2015年10月25日星期日

Attack a Law - Limitation on using potatoes in school meals


The USDA's bill released in 2011 proposing that limiting the use of potatoes on schools' lunch line is hilariously controversial. The proposal urges that potato consumption among schoolchildren should be decrease to two servings a week in order to aid millions of kids across the nation to receive healthier meals. The original intention, nevertheless, is bona fide for its proactive significance in reducing obesity rate overall; however, this restriction potentially betrays its foremost original principal, to benefit schoolchildren's health condition in U.S..

According to the MyPlate nutrition guide published by the USDA in 2011, everyday food circle should include fruits, vegetables, grains, protein, and dairy. It seems to the USDA, botany-wise, potatoes are essentially beneficial vegetables which contain 45 percent of the daily value for vitamin C, 10 percent of the daily value for B6, not to mention that simply one medium potato (5.3 oz) has 620 mg more potassium than banana, spinach, or even broccoli. Low potassium is associated with a high risk of hypertension, digestive disorder and infertility. Generally, a 9-to-13-years-old should maintain a consistent and adequate intake for potassium 4,500 mg per day. Thus, when school meals subsidized by the federal government to reduce the servings amount for potatoes, mostly over 25% percent of potassium intake is subtracted.

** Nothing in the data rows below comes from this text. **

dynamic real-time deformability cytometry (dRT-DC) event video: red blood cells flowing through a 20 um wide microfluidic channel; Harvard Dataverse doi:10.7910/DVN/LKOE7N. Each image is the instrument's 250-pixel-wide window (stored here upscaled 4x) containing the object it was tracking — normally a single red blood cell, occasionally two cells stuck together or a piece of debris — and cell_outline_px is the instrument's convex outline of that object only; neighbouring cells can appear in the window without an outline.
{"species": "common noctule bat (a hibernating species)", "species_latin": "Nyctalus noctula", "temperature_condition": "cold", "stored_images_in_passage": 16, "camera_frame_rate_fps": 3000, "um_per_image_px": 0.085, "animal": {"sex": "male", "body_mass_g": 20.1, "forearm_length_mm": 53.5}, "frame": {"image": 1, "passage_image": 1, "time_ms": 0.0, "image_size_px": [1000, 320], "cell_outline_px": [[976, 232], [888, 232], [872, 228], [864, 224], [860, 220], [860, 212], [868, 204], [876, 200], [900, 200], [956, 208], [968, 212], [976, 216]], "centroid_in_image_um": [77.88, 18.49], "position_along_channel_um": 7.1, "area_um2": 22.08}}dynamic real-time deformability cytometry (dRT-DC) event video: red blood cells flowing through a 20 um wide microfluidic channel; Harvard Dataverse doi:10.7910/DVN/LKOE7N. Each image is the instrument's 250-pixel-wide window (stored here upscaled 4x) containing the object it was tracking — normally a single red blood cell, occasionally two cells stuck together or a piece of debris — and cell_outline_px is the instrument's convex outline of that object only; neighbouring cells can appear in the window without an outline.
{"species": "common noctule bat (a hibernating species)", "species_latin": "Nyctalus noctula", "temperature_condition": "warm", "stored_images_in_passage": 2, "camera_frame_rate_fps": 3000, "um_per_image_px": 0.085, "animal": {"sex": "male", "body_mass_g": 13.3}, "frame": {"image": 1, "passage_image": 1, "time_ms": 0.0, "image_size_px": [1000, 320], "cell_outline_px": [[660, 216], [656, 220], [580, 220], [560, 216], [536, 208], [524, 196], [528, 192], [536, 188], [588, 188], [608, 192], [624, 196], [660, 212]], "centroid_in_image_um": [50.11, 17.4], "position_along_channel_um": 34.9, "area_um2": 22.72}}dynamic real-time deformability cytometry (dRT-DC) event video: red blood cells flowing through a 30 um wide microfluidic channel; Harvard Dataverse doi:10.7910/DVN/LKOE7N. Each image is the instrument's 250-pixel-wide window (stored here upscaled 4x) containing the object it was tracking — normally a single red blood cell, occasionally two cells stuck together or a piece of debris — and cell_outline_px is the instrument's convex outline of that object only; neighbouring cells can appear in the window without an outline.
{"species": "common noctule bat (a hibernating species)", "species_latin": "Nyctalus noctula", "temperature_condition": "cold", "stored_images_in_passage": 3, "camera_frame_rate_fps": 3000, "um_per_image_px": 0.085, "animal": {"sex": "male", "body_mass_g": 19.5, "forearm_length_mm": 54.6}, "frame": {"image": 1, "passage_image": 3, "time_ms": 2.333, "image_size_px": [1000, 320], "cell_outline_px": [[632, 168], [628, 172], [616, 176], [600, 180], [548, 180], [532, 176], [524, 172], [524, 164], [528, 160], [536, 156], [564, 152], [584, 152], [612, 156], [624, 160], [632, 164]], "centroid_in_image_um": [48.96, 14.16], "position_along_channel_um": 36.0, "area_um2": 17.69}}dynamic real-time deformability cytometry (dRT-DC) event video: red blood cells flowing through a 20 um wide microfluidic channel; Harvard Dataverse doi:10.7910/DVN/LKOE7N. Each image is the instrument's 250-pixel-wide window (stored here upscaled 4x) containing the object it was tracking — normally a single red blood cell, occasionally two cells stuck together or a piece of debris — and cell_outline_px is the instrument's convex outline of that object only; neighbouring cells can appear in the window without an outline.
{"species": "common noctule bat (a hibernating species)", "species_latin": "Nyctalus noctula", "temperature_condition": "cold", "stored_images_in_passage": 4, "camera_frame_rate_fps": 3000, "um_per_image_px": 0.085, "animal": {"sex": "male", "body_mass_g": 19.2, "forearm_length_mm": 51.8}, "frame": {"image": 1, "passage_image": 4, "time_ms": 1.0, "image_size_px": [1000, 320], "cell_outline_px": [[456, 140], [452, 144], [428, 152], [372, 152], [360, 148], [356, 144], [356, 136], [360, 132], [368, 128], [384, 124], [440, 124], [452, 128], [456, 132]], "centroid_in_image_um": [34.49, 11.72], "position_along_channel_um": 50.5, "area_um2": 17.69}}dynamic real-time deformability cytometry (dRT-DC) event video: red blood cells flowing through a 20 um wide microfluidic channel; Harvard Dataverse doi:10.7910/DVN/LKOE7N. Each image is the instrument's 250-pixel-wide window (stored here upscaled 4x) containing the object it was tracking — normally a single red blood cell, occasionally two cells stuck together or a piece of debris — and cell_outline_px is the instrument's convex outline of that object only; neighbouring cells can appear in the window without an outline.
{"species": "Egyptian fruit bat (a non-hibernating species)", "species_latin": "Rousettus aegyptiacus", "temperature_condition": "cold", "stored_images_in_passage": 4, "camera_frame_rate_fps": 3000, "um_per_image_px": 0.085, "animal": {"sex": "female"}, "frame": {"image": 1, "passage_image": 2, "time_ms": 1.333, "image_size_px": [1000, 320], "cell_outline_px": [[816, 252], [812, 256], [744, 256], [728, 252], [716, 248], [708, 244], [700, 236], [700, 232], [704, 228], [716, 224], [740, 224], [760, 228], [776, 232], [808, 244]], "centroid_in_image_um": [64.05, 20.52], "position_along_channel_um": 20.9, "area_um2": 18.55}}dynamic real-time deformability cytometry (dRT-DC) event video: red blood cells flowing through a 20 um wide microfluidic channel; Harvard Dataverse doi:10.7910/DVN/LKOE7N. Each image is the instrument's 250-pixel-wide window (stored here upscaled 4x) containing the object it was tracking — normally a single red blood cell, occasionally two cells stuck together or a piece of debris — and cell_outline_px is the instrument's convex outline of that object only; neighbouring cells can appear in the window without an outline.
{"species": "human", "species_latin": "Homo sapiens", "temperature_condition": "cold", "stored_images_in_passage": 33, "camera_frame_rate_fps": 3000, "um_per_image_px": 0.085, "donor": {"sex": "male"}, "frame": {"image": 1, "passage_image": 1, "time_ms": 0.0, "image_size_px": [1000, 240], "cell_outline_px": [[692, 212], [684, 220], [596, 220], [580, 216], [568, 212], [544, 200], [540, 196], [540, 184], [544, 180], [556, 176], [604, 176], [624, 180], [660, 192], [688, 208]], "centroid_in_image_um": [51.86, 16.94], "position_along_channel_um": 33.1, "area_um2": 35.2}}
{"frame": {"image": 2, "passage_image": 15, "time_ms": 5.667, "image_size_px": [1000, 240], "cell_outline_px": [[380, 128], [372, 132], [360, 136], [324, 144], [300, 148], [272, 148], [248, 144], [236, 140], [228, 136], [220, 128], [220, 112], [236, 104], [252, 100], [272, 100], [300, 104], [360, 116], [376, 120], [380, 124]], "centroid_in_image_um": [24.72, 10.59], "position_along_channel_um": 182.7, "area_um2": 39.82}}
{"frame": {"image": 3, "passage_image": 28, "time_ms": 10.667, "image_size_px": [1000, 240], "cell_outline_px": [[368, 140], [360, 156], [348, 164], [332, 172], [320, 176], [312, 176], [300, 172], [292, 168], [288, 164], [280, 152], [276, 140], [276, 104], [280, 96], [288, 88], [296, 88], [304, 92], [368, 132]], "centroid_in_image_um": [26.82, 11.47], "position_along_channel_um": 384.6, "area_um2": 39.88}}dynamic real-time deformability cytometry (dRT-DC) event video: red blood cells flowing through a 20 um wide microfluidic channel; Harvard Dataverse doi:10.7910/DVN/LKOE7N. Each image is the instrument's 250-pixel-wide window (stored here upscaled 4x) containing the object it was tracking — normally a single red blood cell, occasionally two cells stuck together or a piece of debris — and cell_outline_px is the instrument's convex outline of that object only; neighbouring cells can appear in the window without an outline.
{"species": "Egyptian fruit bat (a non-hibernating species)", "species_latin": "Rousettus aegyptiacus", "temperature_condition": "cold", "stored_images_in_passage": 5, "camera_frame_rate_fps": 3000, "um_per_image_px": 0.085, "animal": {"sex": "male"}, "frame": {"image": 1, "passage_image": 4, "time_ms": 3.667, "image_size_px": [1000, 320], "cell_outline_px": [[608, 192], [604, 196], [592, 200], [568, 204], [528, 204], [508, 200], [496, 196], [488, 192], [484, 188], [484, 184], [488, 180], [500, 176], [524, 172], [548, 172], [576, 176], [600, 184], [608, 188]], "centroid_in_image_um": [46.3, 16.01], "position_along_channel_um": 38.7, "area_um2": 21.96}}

Indeed, the deficient take-in part can be compensated by serving more beet greens and yams (these two vegetables contain 909 mg and 816 mg of Potassium each in every 100 g), or other high potassium fruits, e.g., avocados and guavas. Nonetheless, the reason why potatoes are irreplaceable is still impossible to ignore. On the basis of a research carried by UK scientists at the Institute for Food Research, an blood pressure-lowering compound called kukoamines is identified in potatoes; such health-promoting compound was only previously found in Lycium chinense, an almost untraceable exotic herbal. As for those obese kids suffering from high blood-pressure, a complication of obesity hard to control, potatoes baked or steamed without cheese or animal fat can effectively function as an expedient in everyday meals. Besides, a great amount of vitamin B6 abounding in potatoes principally plays a vital role in neurological activity. Vitamin B6 in potatoes is crucial for the creation of a certain kind of necessary neurotransmitter; also, B6 assists to initiate chemical reaction during formation of new cell frequently taking place in children's bodies.

Presumably, overall children's health is ironically not that important to the USDA, but even from economy stability perspective, the law mainly impacted the agriculture economy development in Maine, Colorado, and other potato-growing states in U.S.. The need of market is bruised by the federal government's action of illogically maligning on a innocent vegetable per se. The agent budget for cultivating potatoes is shortened, which can, eventually, deteriorate into severe economic disruption in local farm's operation. Hence, it is possible to conclude that the law carried by the USDA is irrational and ineffective.

What can contribute positively to overall health in school-age children is not to keep off a vegetable potentially of significant value, but to encourage school to serve foods low in calorie, or at least not to fry naturally low-in-calorie food product then add butter or cheddar on it, and to set up mandatory exercise divisional requirement in extra-curriculum in children's community.